(Dataset excerpt)

-.-.-

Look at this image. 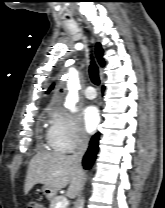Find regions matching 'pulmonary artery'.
I'll return each mask as SVG.
<instances>
[{"mask_svg":"<svg viewBox=\"0 0 165 208\" xmlns=\"http://www.w3.org/2000/svg\"><path fill=\"white\" fill-rule=\"evenodd\" d=\"M84 96L89 100L95 99L96 92H95L94 88L91 86L86 87L84 90Z\"/></svg>","mask_w":165,"mask_h":208,"instance_id":"1","label":"pulmonary artery"}]
</instances>
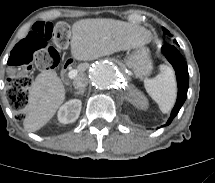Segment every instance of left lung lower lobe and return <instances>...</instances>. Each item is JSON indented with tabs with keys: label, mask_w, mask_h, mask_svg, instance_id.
<instances>
[{
	"label": "left lung lower lobe",
	"mask_w": 215,
	"mask_h": 183,
	"mask_svg": "<svg viewBox=\"0 0 215 183\" xmlns=\"http://www.w3.org/2000/svg\"><path fill=\"white\" fill-rule=\"evenodd\" d=\"M162 51L175 70L178 85L177 100L171 112V115L167 123L165 124V126H168L176 117L180 108L182 107L186 100L189 86V74L187 63L185 62L183 56L178 52V50L174 46L165 45L162 47Z\"/></svg>",
	"instance_id": "obj_1"
}]
</instances>
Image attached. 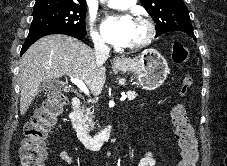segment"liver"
I'll list each match as a JSON object with an SVG mask.
<instances>
[{
  "label": "liver",
  "mask_w": 227,
  "mask_h": 166,
  "mask_svg": "<svg viewBox=\"0 0 227 166\" xmlns=\"http://www.w3.org/2000/svg\"><path fill=\"white\" fill-rule=\"evenodd\" d=\"M62 76L77 78L98 95L106 80L104 67H97L95 51L85 43L66 35H49L34 43L23 55L19 81L20 113L24 115L41 84Z\"/></svg>",
  "instance_id": "liver-1"
}]
</instances>
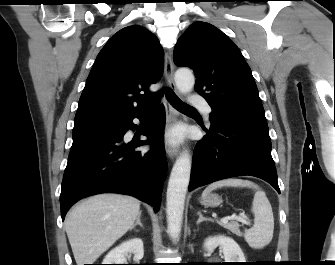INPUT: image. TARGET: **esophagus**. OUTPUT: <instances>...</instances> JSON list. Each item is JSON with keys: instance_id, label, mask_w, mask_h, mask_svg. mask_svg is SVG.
<instances>
[{"instance_id": "obj_1", "label": "esophagus", "mask_w": 335, "mask_h": 265, "mask_svg": "<svg viewBox=\"0 0 335 265\" xmlns=\"http://www.w3.org/2000/svg\"><path fill=\"white\" fill-rule=\"evenodd\" d=\"M164 73L165 78L167 80L168 86L172 91L176 92V85L174 82V65H173V59L172 54L170 51H167L165 53V61H164ZM164 105L166 109L167 114V122L168 126L170 127L172 124H174L177 120L176 112L173 109L171 103L167 100L166 97H164ZM166 153L170 158H174L178 154V149L171 144L166 145Z\"/></svg>"}]
</instances>
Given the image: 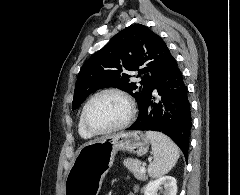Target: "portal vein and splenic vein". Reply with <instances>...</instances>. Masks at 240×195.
<instances>
[{
  "instance_id": "18ae733b",
  "label": "portal vein and splenic vein",
  "mask_w": 240,
  "mask_h": 195,
  "mask_svg": "<svg viewBox=\"0 0 240 195\" xmlns=\"http://www.w3.org/2000/svg\"><path fill=\"white\" fill-rule=\"evenodd\" d=\"M140 171H146L144 165H143V167H140Z\"/></svg>"
}]
</instances>
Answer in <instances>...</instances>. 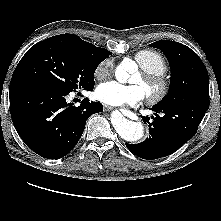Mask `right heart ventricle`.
Listing matches in <instances>:
<instances>
[{"instance_id": "1", "label": "right heart ventricle", "mask_w": 221, "mask_h": 221, "mask_svg": "<svg viewBox=\"0 0 221 221\" xmlns=\"http://www.w3.org/2000/svg\"><path fill=\"white\" fill-rule=\"evenodd\" d=\"M135 61L142 70L162 74L167 70V64L161 54L156 51L144 49L135 53Z\"/></svg>"}]
</instances>
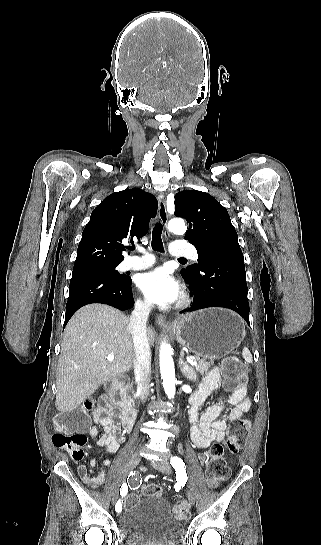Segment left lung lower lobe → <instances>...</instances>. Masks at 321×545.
Instances as JSON below:
<instances>
[{"mask_svg":"<svg viewBox=\"0 0 321 545\" xmlns=\"http://www.w3.org/2000/svg\"><path fill=\"white\" fill-rule=\"evenodd\" d=\"M193 291L191 308L224 307L236 311L249 323L246 272L239 245L225 244L205 251L196 273L183 276Z\"/></svg>","mask_w":321,"mask_h":545,"instance_id":"left-lung-lower-lobe-1","label":"left lung lower lobe"}]
</instances>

-.-.-

## Required task
Give the lines from the one containing "Segment left lung" through the last line above as a JSON list of strings, one string per line, with blank lines left out. Leave the pictures out of the answer.

## Written response
[
  "Segment left lung lower lobe → <instances>...</instances>. Masks at 321×545.",
  "Instances as JSON below:",
  "<instances>",
  "[{\"mask_svg\":\"<svg viewBox=\\\"0 0 321 545\\\" xmlns=\\\"http://www.w3.org/2000/svg\\\"><path fill=\\\"white\\\" fill-rule=\\\"evenodd\\\" d=\\\"M193 291L191 308L224 307L236 311L249 323L246 272L239 245L225 244L205 251L196 273L183 276Z\\\"/></svg>\",\"mask_w\":321,\"mask_h\":545,\"instance_id\":\"left-lung-lower-lobe-1\",\"label\":\"left lung lower lobe\"}]",
  "</instances>"
]